Friperies « haut de gamme » ou embourgeoisement du marché de seconde main ?

Dans le seconde main, il y en a pour tous les goûts et tous les budgets.

Il y a 147 morceaux de vêtements qui traînent dans ma salle de lavage, entreposés dans de gros sacs de poubelles. Les colocs me cassent les oreilles depuis des mois pour que je m’en débarrasse. J’habite juste à côté d’un Renaissance. Le don ne serait pas très compliqué. Mais je retarde inlassablement le moment, parce que je me dis qu’il doit y avoir au moins un peu d’argent à faire avec tous ces morceaux de vêtements qui traînent.

On assiste depuis quelques années à la multiplication des boutiques de vêtements de seconde main dans les «beaux quartiers», offrant des produits généralement plus dispendieux que ceux offerts au Village des Valeurs, chez Renaissance ou à l’Armée du Salut.

Et, bien que je donnerai mes morceaux à Renaissance, il y a fort à parier qu’une des pièces entassées dans ma salle de lavage se retrouvera éventuellement dans ces boutiques courues du Mile-End. Parce que oui, ces friperies «haut de gamme» vont elles aussi s’approvisionner dans les magasins d’occasion destinés aux clientèles moins fortunées.

Le marché grossit

Les Québécoises et Québécois se débarrassent de 24 kilos de vêtements en moyenne chaque année, estime Recyc-Québec. Quelque 190 000 tonnes de tissus dont seulement 40% seront récupérés.

Si l’achat de vêtements de seconde main était davantage stigmatisé il y a une trentaine d’années, rappelle Fabien Durif, directeur et cofondateur de l’Observatoire de la Consommation responsable de l’UQAM, le marché d’aujourd’hui est beaucoup plus ouvert.

Près du tiers des biens usagés échangés sont des vêtements, selon l’indice Kijiji de l’économie de seconde main publié par l’Observatoire de la Consommation responsable.

«Le principal argument dans l’achat de seconde main est toujours économique.»

On cherche la pièce unique qui va nous distinguer, on participe à la cause environnementale en consommant de manière responsable, on réagit au fast fashion… Mais le principal argument dans l’achat de seconde main est toujours économique, selon Fabien Durif.

«Il n’y a plus de profil typique de consommateur à l’achat de seconde main. Voilà pourquoi les plateformes en ligne et les friperies spécialisées se sont autant développées.»

La cohabitation des modèles d’affaires

À l’Armée du Salut dans le quartier Notre-Dame-de-Grâce, Georges, le superviseur, croit qu’une personne sur 200 environ achète dans le but de revendre dans les friperies spécialisées.

Au Village des Valeurs du quartier Hochelaga, Élodie, une superviseure qui y travaille depuis les deux dernières années, estime que «l’inflation des prix a suivi le cours normal du coût de la vie».

Fabien Durif, lui, est d’avis que les friperies «haut de gamme» et les magasins d’occasion ne ciblent pas les mêmes consommateurs.

Les friperies «haut de gamme» et les magasins d’occasion ne ciblent pas les mêmes consommateurs.

«Les friperies plus spécialisées sélectionnent certains types de produits et s’installent dans les quartiers plus aisés, tandis que les autres s’adressent à un circuit de distribution plus défavorisé.»

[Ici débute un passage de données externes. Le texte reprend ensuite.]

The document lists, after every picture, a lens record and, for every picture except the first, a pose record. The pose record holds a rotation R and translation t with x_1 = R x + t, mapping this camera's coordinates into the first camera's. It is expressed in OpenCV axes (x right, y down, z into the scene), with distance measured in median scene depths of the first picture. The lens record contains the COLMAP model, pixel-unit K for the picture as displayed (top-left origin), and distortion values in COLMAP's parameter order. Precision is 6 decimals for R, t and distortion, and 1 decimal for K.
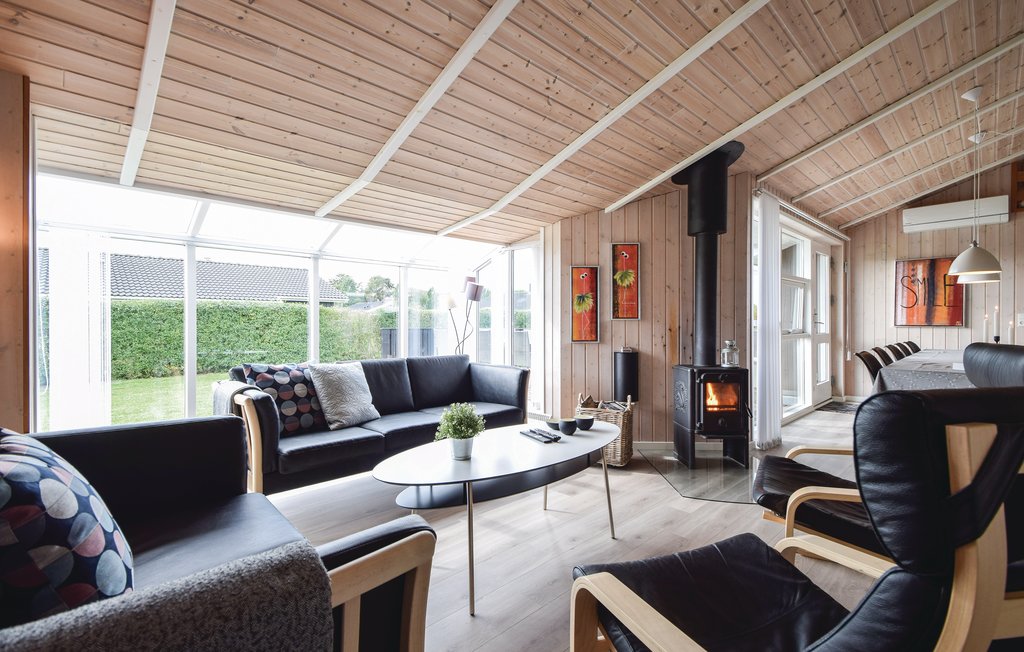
lens RADIAL K [[467.4, 0, 505.0], [0, 467.4, 326.3], [0, 0, 1]] dist [0.019765, -0.000717]
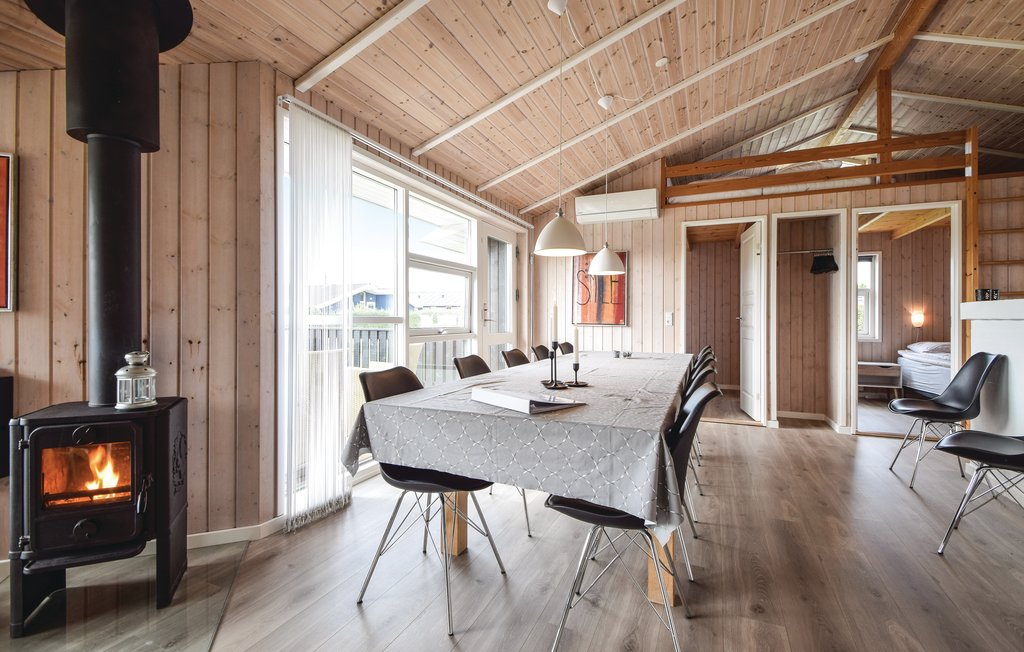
lens RADIAL K [[467.4, 0, 512.8], [0, 467.4, 326.2], [0, 0, 1]] dist [0.019765, -0.000717]
pose [[0.920706, 0.000543, 0.390256, 0.398847], [-0.002550, 0.999986, 0.004625, -0.001468], [-0.390248, -0.005253, 0.920695, 0.229996]]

L’acte d’achat lui-même est aussi bien différent.

Quand on va au Renaissance, on encourage le parcours d’insertion des employés sur le marché de l’emploi, on diminue notre empreinte écologique, on favorise le système de valeurs de l’organisme à but non lucratif: l’acte est plus citoyen.

«Tout le monde peut cohabiter dans l’écosystème seconde main.»

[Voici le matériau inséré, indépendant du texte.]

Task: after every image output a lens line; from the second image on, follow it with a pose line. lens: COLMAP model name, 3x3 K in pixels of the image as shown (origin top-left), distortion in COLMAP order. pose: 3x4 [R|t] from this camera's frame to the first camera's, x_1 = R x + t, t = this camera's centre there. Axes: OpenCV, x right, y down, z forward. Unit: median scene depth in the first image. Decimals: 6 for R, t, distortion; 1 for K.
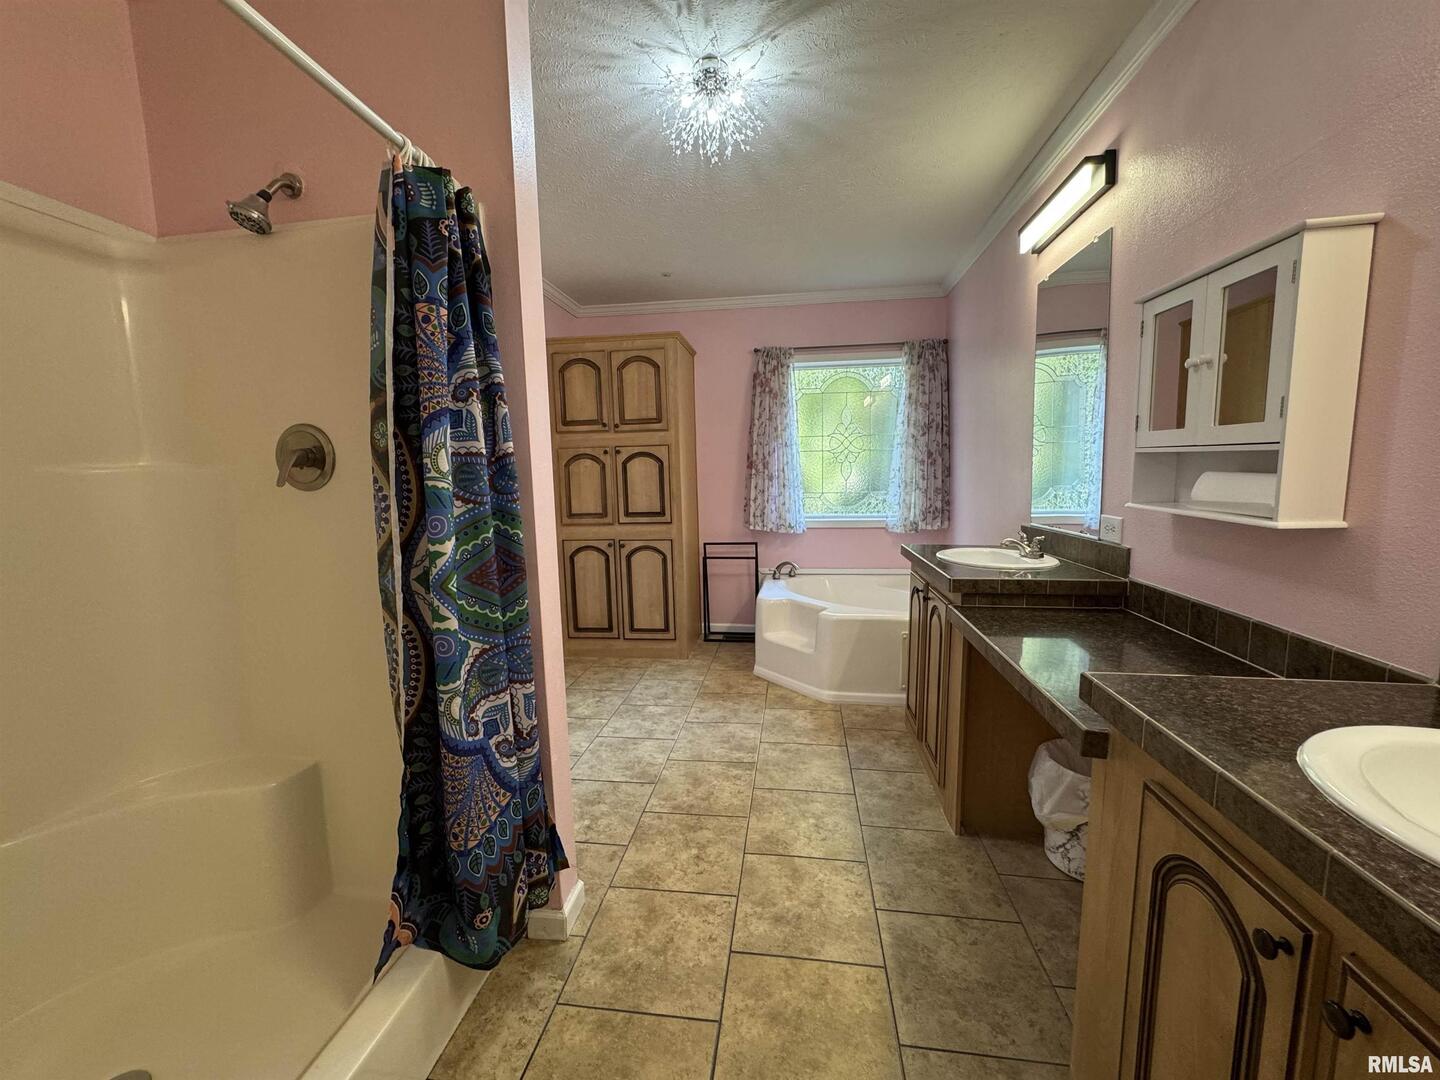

Mais comme dans l’achat classique, le seconde main passe par tous les types de canaux de distribution et de budgets. Les gens fouillent sur les plateformes en ligne plus nichées, dans les friperies haut de gamme ou les gros centres de distribution, pour débusquer les meilleurs prix ou la marque qu’ils souhaitent porter.

«Tout le monde peut cohabiter dans l’écosystème seconde main, croit Fabien Durif. Il y a plein de modèles d’affaires.»